Trecho fornecido ->
Até que chega o belo dia em que, aposentado, Roberto Mazzini pôde ser, para usar o termo de Gilbert Chaudanne, que tão bem lhe soube aos ouvidos, imperador de si mesmo. Estava livre do terno-e-gravata e, com isso, das aporrinhações de executivo e das responsabilidades assumidas pelos e para os outros. E, dentre as primeiras medidas da nova ordem, Mazzini decretou, imperativo, a si próprio: Volte a escrever. E nós, que ficamos sabendo da boa nova antes de outros aventureiros, trouxemos Mazzini para nossa canoa. Assim, isto Você fez: revelou ao Espírito Santo o cronista incógnito que brotava entre nós, temporão.

Listagem fornecida ->
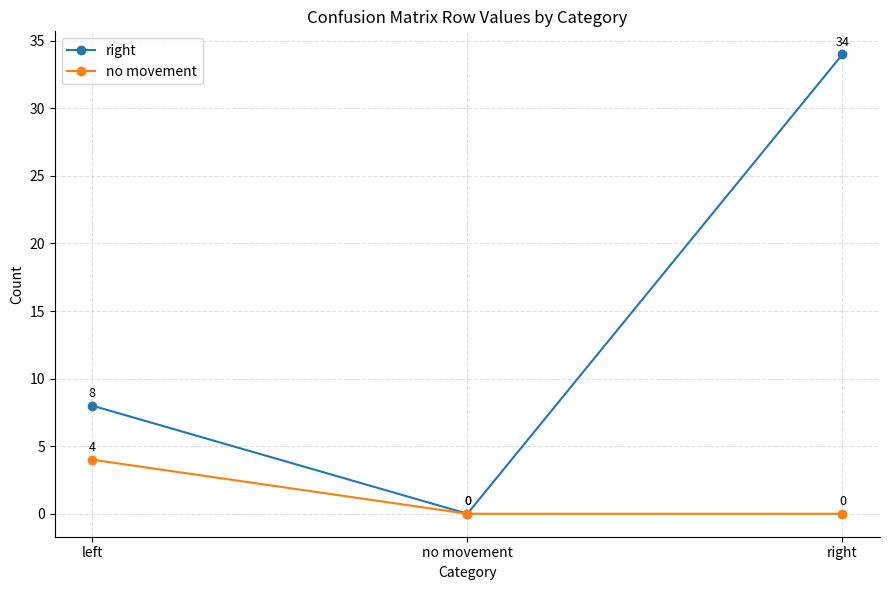

The no movement series shows -3 at right. True or false?

False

Tarefa 1 -> Diga se cada afirmação concorda com o trecho sobre Roberto Mazzini, respondendo sim ou não e citando literalmente as palavras do trecho que decidem: (a) Mazzini só pôde ser "imperador de si mesmo" depois de aposentado. (b) A expressão "imperador de si mesmo" vem de Gilbert Chaudanne. (c) Depois de aposentado, Mazzini continuou preso ao terno-e-gravata.
Tarefa 2 -> Escreva a continuação do trecho sobre Roberto Mazzini a partir da última frase.
A listagem não é necessária aqui.

Resposta 1 ->
(a) Sim: "Até que chega o belo dia em que, aposentado, Roberto Mazzini pôde ser, para usar o termo de Gilbert Chaudanne, que tão bem lhe soube aos ouvidos, imperador de si mesmo."
(b) Sim: "para usar o termo de Gilbert Chaudanne"
(c) Não: "Estava livre do terno-e-gravata"

Resposta 2 ->
Mas como é o escritor Roberto Mazzini? Trata-se de um cronista, arrisco dizer, contrapontístico. Mas sim, porque sendo Mazzini da digna estirpe dos capixabas de sangue azzurro, temos aí um ser bifocal, um ser de duas memórias, de duas culturas. E o que são, em grande parte, as crônicas de Roberto Mazzini senão a tentativa de conciliar as contradições oriundas dessa alma bifurcada? Aliás, para agravar ainda mais as coisas — o que, em arte, é sempre agravar para melhor —, Mazzini é um ítalo-capixaba que volta às origens. Imaginem um rio que de repente passe a fluir às avessas, de volta às nascentes, rumo às cabeceiras. Seria uma metáfora aplicável ao caso. Em muitas de suas crônicas, Mazzini retorna à terra antepassada para tentar encontrar — ou mesmo vislumbrar, num relance que seja — o seu duplo, o outro ele-mesmo que ficou lá, ultramarino, e que lá viveu experiências como o fascismo, a guerra e seu pós, a disenteria política, as brigadas vermelhas. Não só se encontrou, em muitas situações, como também foi encontrado: seus amigos conhecem a história — que ele não quis converter em crônica — do velho italiano que, num lance de escada e de muita emoção, se abraçou a Mazzini, gritando: Giovanni! Giovanni! Um velho italiano que Mazzini nunca tinha visto – e que no entanto lhe era tão próximo, tão familiar, como um tio.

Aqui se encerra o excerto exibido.